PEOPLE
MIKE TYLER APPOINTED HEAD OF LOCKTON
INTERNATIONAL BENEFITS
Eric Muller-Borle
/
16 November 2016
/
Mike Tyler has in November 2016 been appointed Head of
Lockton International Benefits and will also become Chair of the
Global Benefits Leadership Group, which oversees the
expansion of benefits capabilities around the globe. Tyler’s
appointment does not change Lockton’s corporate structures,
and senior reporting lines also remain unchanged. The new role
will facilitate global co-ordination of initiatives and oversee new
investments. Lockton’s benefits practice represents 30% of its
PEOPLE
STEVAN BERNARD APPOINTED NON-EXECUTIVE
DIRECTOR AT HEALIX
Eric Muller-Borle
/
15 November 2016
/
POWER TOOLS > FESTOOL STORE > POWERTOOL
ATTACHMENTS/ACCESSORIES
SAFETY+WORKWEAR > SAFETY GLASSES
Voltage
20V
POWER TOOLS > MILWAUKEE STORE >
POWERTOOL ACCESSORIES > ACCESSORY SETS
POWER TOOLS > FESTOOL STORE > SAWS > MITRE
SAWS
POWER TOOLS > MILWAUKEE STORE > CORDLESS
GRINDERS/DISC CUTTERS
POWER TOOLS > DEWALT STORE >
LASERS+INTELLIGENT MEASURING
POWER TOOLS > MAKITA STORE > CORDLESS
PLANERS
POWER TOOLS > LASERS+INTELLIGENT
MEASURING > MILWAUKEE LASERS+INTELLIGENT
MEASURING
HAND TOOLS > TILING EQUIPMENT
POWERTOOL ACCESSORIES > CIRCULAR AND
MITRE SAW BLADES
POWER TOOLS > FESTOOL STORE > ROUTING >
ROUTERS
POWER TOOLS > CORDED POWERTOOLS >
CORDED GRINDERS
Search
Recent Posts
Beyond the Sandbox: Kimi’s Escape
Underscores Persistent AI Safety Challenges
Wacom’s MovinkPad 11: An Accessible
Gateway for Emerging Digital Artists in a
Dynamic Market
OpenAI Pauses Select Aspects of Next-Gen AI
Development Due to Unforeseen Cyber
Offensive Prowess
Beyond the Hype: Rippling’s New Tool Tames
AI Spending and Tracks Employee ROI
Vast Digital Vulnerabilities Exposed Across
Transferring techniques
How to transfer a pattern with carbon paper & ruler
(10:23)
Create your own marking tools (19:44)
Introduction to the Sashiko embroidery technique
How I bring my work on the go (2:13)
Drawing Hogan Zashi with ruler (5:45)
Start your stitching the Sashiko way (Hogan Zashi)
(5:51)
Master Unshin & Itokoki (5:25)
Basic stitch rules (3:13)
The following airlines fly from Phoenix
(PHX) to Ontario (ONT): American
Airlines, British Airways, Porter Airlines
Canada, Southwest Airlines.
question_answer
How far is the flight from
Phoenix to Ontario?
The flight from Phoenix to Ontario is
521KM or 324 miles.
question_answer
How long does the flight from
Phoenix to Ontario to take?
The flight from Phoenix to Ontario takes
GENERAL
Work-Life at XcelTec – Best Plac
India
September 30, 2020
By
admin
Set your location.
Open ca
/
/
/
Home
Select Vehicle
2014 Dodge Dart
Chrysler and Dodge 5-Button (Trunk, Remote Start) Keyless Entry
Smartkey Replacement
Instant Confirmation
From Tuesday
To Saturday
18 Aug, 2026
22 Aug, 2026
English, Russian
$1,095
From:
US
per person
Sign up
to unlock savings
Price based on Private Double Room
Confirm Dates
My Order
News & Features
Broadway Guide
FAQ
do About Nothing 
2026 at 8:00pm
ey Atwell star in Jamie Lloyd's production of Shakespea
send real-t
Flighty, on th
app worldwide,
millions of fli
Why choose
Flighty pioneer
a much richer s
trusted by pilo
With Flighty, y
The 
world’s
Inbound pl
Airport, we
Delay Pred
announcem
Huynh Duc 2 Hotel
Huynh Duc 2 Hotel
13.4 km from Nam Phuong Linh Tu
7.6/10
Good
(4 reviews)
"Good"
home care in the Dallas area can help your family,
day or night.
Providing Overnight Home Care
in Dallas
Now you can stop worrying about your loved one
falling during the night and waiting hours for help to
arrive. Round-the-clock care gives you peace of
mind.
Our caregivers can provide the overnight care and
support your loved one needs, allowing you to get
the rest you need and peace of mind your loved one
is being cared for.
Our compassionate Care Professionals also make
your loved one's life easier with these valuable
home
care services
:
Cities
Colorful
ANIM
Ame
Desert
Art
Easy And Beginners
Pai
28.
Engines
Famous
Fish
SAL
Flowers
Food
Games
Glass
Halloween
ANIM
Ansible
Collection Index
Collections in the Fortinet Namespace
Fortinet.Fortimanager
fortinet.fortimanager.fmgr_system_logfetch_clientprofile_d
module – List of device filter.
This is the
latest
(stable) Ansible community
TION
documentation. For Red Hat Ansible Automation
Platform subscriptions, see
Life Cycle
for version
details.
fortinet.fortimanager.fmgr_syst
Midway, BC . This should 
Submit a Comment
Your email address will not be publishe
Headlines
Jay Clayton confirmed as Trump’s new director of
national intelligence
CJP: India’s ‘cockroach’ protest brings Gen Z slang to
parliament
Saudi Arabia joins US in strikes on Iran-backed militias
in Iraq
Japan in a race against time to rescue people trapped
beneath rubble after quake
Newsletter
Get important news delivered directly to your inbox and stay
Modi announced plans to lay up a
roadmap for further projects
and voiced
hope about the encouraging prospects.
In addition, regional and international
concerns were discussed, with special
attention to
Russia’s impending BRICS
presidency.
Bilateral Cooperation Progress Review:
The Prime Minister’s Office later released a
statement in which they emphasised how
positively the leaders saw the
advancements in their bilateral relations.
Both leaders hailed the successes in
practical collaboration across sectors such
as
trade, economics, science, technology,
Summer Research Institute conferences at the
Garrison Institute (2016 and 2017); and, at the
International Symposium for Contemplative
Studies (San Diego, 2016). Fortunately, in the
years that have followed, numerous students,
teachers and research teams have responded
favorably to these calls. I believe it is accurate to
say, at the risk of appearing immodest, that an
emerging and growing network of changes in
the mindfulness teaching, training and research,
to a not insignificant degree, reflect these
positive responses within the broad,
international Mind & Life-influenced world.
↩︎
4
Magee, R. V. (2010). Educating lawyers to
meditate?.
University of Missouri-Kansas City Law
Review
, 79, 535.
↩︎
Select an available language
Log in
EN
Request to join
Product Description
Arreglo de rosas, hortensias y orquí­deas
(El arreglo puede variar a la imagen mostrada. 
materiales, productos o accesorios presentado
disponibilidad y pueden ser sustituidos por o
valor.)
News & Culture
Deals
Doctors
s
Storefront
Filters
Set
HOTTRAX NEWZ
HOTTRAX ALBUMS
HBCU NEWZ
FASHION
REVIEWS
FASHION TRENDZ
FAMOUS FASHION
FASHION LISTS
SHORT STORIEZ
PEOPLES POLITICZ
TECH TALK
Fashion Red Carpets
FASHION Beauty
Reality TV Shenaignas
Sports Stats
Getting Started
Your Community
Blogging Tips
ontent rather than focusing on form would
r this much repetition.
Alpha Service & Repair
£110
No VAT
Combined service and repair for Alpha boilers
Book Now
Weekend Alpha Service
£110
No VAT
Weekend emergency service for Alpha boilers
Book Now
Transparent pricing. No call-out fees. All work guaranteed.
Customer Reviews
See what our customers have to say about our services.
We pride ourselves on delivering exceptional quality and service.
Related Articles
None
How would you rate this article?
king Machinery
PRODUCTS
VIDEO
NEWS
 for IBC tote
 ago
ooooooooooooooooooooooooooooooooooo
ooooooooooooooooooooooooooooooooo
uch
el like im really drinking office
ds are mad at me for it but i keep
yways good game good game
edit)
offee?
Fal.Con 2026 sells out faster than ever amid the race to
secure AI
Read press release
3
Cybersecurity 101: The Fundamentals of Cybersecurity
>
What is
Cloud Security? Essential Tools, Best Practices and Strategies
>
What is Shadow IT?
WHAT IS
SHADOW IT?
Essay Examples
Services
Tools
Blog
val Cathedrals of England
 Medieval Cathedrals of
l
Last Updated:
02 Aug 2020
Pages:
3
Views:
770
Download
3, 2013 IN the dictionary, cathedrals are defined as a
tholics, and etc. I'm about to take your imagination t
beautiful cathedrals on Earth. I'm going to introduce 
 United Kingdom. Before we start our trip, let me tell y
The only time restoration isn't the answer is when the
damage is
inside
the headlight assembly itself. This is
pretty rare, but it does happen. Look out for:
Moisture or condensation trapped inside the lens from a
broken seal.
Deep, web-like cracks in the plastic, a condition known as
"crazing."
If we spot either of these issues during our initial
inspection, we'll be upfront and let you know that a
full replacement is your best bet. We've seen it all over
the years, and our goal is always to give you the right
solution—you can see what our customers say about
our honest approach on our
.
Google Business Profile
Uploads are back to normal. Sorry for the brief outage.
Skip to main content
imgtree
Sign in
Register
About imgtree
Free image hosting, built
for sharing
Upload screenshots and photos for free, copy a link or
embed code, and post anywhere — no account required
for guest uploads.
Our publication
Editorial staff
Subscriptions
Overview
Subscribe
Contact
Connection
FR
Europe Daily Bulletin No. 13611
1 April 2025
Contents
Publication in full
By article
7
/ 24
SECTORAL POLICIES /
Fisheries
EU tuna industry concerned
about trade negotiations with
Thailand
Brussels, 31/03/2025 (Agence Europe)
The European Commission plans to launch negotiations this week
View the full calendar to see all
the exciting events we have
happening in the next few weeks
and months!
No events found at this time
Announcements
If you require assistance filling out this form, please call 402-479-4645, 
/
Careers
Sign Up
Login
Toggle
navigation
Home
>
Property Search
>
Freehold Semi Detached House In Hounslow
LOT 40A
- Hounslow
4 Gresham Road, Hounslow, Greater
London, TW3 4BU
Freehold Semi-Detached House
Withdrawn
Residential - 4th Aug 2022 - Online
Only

» **WORK TO BE COMPLETED**
Locate each line in the material that contains the word "Freehold" and copy those lines in full.

» **ANSWER TO THIS TASK**
Freehold Semi Detached House In Hounslow
Freehold Semi-Detached House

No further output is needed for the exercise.